◆ HOW TO COMPLETE THIS TASK
Please return every line in the following data that includes the string "tumor".

◆ INFORMATION GIVEN

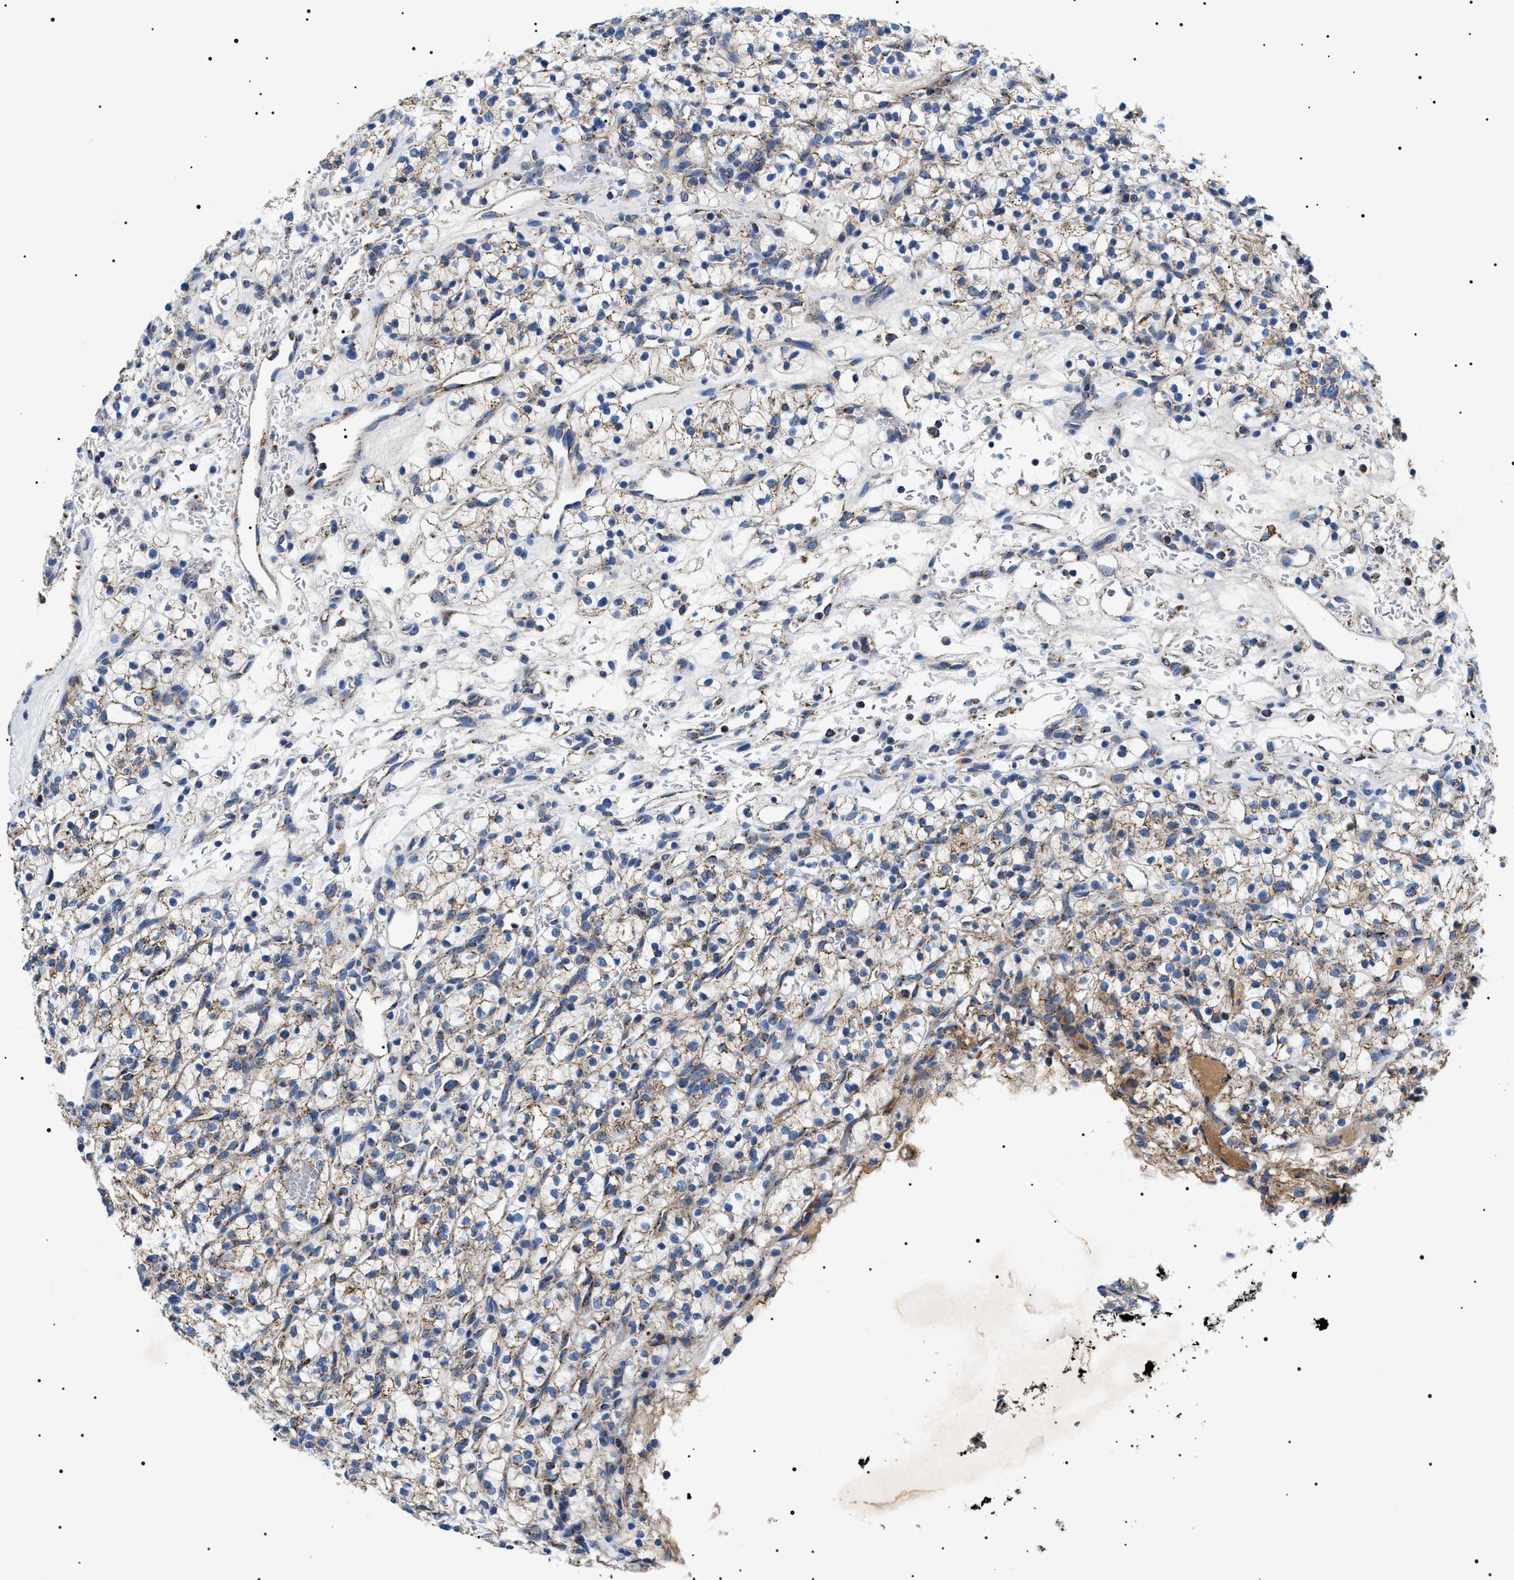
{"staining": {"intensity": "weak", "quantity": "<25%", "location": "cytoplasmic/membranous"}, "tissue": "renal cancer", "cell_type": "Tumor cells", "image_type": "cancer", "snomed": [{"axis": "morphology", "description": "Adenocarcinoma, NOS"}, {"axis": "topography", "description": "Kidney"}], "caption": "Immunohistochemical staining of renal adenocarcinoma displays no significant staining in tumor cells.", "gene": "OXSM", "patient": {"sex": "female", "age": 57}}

* * *

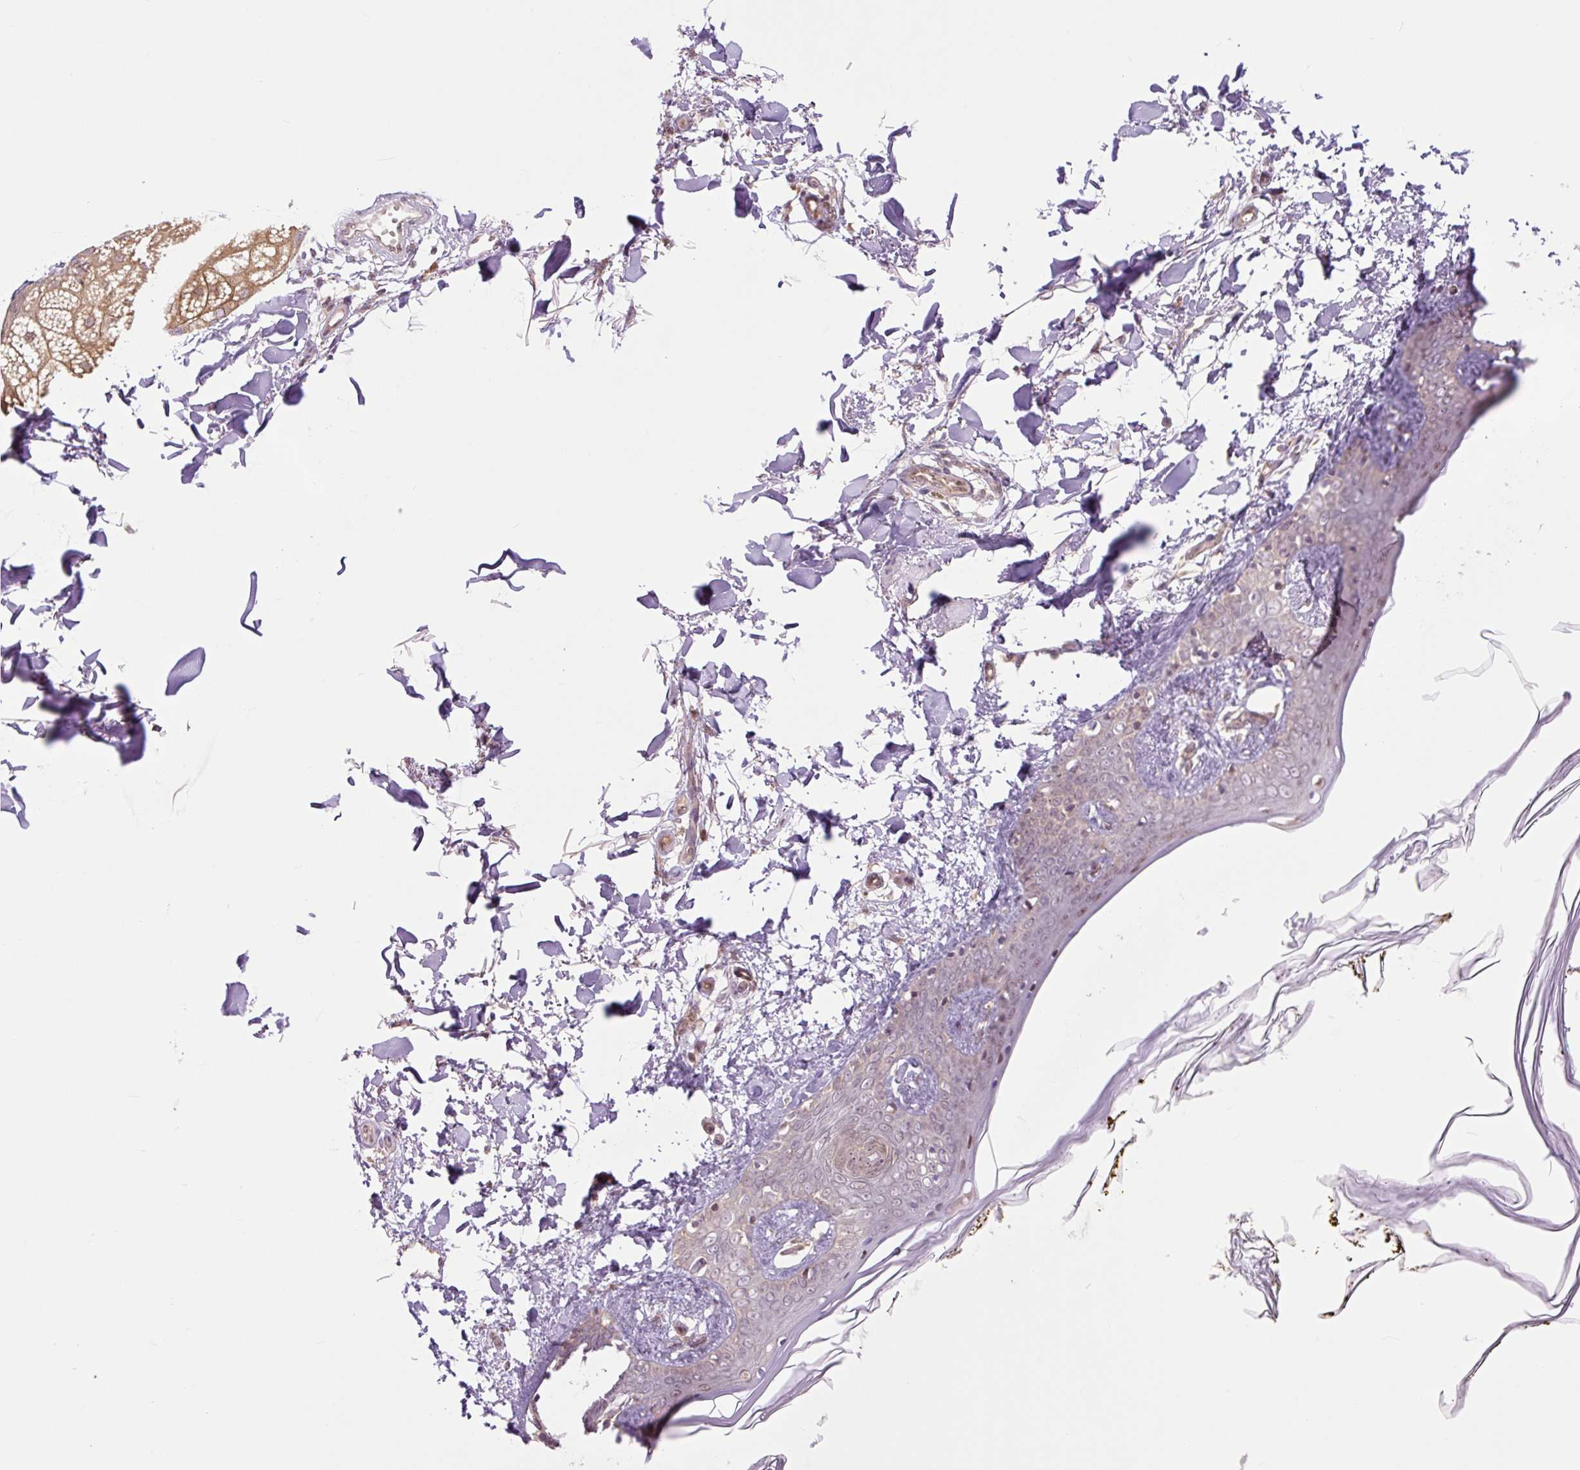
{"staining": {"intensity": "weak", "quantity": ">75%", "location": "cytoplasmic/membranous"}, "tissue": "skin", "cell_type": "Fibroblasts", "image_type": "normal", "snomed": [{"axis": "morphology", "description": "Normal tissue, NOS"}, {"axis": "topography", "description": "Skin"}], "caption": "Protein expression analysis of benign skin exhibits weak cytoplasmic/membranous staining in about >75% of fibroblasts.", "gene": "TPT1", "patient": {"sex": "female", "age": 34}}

...

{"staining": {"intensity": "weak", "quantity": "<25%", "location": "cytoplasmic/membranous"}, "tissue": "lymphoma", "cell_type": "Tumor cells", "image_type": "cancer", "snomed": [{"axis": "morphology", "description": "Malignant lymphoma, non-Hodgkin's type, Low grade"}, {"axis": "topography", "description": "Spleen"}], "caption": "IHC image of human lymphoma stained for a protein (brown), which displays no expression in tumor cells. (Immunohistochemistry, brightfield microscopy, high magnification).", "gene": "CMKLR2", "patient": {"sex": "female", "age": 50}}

◆ TASK ANSWER
{"staining": {"intensity": "weak", "quantity": "<25%", "location": "cytoplasmic/membranous"}, "tissue": "renal cancer", "cell_type": "Tumor cells", "image_type": "cancer", "snomed": [{"axis": "morphology", "description": "Adenocarcinoma, NOS"}, {"axis": "topography", "description": "Kidney"}], "caption": "Immunohistochemical staining of renal adenocarcinoma displays no significant staining in tumor cells.", "gene": "OXSM", "patient": {"sex": "female", "age": 57}}
{"staining": {"intensity": "weak", "quantity": "<25%", "location": "cytoplasmic/membranous"}, "tissue": "lymphoma", "cell_type": "Tumor cells", "image_type": "cancer", "snomed": [{"axis": "morphology", "description": "Malignant lymphoma, non-Hodgkin's type, Low grade"}, {"axis": "topography", "description": "Spleen"}], "caption": "IHC image of human lymphoma stained for a protein (brown), which displays no expression in tumor cells. (Immunohistochemistry, brightfield microscopy, high magnification).", "gene": "CMKLR2", "patient": {"sex": "female", "age": 50}}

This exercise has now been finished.